I used to love Jupyter. I still think they are a wonderful tool for many tasks like exploratory data analysis and presenting insights to colleagues nicely and easily. However, while they are great for data science some of the time, other times they are a headache. Like any software tool, they have their downsides. Here are the five worst things about Jupyter Notebooks for data science:
Jupyter Notebooks are terrible for code versioning. The problem is that they are stored as JSON files, which are basically just a bunch of nested dictionaries. This means that when you try to diff two Jupyter Notebooks, you just get a bunch of meaningless data. This makes working in a team with several notebooks extreme tedious and difficult
Jupyter Notebooks have a non-linear workflow. This is b This means that you can execute cells out of order, which can lead to confusion and errors. This is of course also one of the big selling points for Jupyter, but is only useful for early data analysis and exploration and therefore ends up being a downside more often then not.
Jupyter is not well suited for running long, asynchronous tasks. This is because Jupyter is designed to keep all cells in a notebook running in the same kernel. This means that if one cell is running a long, asynchronous task, it will block the execution of other cells.
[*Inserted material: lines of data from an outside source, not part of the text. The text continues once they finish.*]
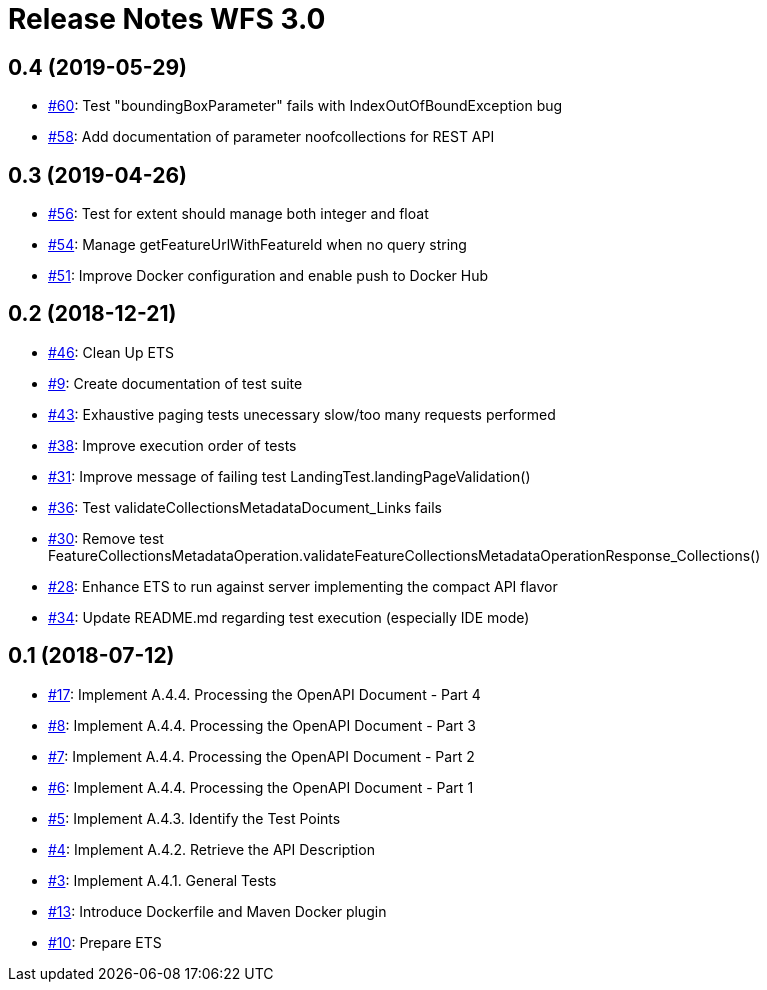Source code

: = Release Notes WFS 3.0

== 0.4 (2019-05-29)

- https://github.com/opengeospatial/ets-wfs30/issues/60[#60]: Test "boundingBoxParameter" fails with IndexOutOfBoundException bug
- https://github.com/opengeospatial/ets-wfs30/issues/58[#58]: Add documentation of parameter noofcollections for REST API

== 0.3 (2019-04-26)

- https://github.com/opengeospatial/ets-wfs30/issues/56[#56]: Test for extent should manage both integer and float
- https://github.com/opengeospatial/ets-wfs30/issues/54[#54]: Manage getFeatureUrlWithFeatureId when no query string
- https://github.com/opengeospatial/ets-wfs30/issues/51[#51]: Improve Docker configuration and enable push to Docker Hub

== 0.2 (2018-12-21)

- https://github.com/opengeospatial/ets-wfs30/issues/46[#46]: Clean Up ETS
- https://github.com/opengeospatial/ets-wfs30/issues/9[#9]: Create documentation of test suite
- https://github.com/opengeospatial/ets-wfs30/issues/43[#43]: Exhaustive paging tests unecessary slow/too many requests performed
- https://github.com/opengeospatial/ets-wfs30/issues/38[#38]: Improve execution order of tests
- https://github.com/opengeospatial/ets-wfs30/issues/31[#31]: Improve message of failing test LandingTest.landingPageValidation()
- https://github.com/opengeospatial/ets-wfs30/issues/36[#36]: Test validateCollectionsMetadataDocument_Links fails
- https://github.com/opengeospatial/ets-wfs30/issues/30[#30]: Remove test FeatureCollectionsMetadataOperation.validateFeatureCollectionsMetadataOperationResponse_Collections()
- https://github.com/opengeospatial/ets-wfs30/issues/28[#28]: Enhance ETS to run against server implementing the compact API flavor
- https://github.com/opengeospatial/ets-wfs30/issues/34[#34]: Update README.md regarding test execution (especially IDE mode)

== 0.1 (2018-07-12)
- https://github.com/opengeospatial/ets-wfs30/issues/17[#17]: Implement A.4.4. Processing the OpenAPI Document - Part 4
- https://github.com/opengeospatial/ets-wfs30/issues/8[#8]: Implement A.4.4. Processing the OpenAPI Document - Part 3
- https://github.com/opengeospatial/ets-wfs30/issues/7[#7]: Implement A.4.4. Processing the OpenAPI Document - Part 2
- https://github.com/opengeospatial/ets-wfs30/issues/6[#6]: Implement A.4.4. Processing the OpenAPI Document - Part 1
- https://github.com/opengeospatial/ets-wfs30/issues/5[#5]: Implement A.4.3. Identify the Test Points
- https://github.com/opengeospatial/ets-wfs30/issues/4[#4]: Implement A.4.2. Retrieve the API Description
- https://github.com/opengeospatial/ets-wfs30/issues/3[#3]: Implement A.4.1. General Tests
- https://github.com/opengeospatial/ets-wfs30/issues/13[#13]: Introduce Dockerfile and Maven Docker plugin
- https://github.com/opengeospatial/ets-wfs30/issues/10[#10]: Prepare ETS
This can be a major problem when you're working with data that takes a long time to process, or when you're working with real-time data that needs to be updated regularly. In these cases, it can be much better to use a tool like Dask, which is designed for parallel computing.
Jupyter can be slow to start up, and it can be slow to execute code. This is because Jupyter is an interactive tool, and it has to load the entire notebook in memory in order to provide the interactive features.
If you're working with large data sets or large notebooks, this can be a major problem. Jupyter is simply not designed to be used with large data sets.
This is just my opinion, but not having linting and code styling warnings is a big downside for Jupyter. IDE features are simply too convinient - like the ability to jump between function declarations, code styling and other features make it a lesser developer experience compared to a full fledged IDE.
Now, this is a bit of a lie because I have been using Jupyter through Pycharm Proffessional, being able to use pycharm's debugger in cells is often the best of both worlds.
It's often important to consider where computations are run. For code that’s easy to put into Docker, deploying to a cloud solution is easy. For notebooks, there are also good options, though you’re more locked into specific solutions.
If you want to look into Jupyter notebooks, it’s definitely worth looking into Amazon SageMaker and/or Kubeflow.
In conclusion, Jupyter Notebooks are not the ideal tool for data science projects. They are ideal for prototyping, but for you own sanity, migrate away from them before writing serious production code.